What you need to do. In the passage on Israel's ties with China, why did Ben-Gurion choose the word "civilization" on purpose? Explain in one to three sentences.

Document segment.
■ ■ ■ ■
Even before Israel’s creation in 1948, and again several years later, Israel’s founding father, David Ben-Gurion, called on the Jewish people and Israel to seek links of friendships with China and India. He called them the great civilizations of Asia and predicted that they would become the world’s leading powers. Ben-Gurion used the term “civilization” deliberately: he looked at long-term historical trends, not at immediate economic or other material interests, and this at a time when very few in the West believed that China or India would ever rise to great power status.14 The relations between China and Israel since 1949 are too complex and multifaceted to lend themselves to quick review. Economic, cultural, and personal relations are growing. Book translations, exhibitions, TV shows, and more than ten major universities with Jewish and Israeli study centers keep increasing the number of Chinese with knowledge of Israel and Judaism.
■ ■ ■ ■
Provided material.
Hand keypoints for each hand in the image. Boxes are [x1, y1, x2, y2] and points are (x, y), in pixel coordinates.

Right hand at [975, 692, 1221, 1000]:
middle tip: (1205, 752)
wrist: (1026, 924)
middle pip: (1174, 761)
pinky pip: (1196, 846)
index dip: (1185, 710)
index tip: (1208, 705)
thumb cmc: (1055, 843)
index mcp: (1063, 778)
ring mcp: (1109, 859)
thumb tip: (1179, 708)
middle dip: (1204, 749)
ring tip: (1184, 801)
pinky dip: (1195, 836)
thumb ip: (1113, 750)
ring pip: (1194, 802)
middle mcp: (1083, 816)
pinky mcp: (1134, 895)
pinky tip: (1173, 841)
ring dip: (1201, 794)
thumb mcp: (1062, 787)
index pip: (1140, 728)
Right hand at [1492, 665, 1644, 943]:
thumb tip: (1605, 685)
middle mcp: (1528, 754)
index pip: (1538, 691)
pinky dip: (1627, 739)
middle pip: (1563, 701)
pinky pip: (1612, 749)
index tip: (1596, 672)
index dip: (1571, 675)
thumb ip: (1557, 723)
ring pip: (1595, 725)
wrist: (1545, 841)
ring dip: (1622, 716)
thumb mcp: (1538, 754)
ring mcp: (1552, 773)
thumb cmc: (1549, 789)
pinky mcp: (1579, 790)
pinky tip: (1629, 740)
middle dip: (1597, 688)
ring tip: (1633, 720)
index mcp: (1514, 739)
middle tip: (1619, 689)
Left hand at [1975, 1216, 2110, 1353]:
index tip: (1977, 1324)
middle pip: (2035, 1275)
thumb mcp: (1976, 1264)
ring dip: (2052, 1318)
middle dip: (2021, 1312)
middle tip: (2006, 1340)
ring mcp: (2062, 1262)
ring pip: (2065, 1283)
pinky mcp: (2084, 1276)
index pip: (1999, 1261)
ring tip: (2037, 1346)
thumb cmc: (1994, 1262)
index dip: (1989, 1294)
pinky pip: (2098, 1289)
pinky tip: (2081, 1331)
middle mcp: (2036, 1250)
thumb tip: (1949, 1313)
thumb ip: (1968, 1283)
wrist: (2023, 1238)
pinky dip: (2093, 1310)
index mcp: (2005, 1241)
■ ■ ■ ■
Response area. Ben-Gurion chose the word because he was looking at long-term historical trends, not at immediate economic or other material interests. He did this when very few in the West believed China or India would ever become great powers.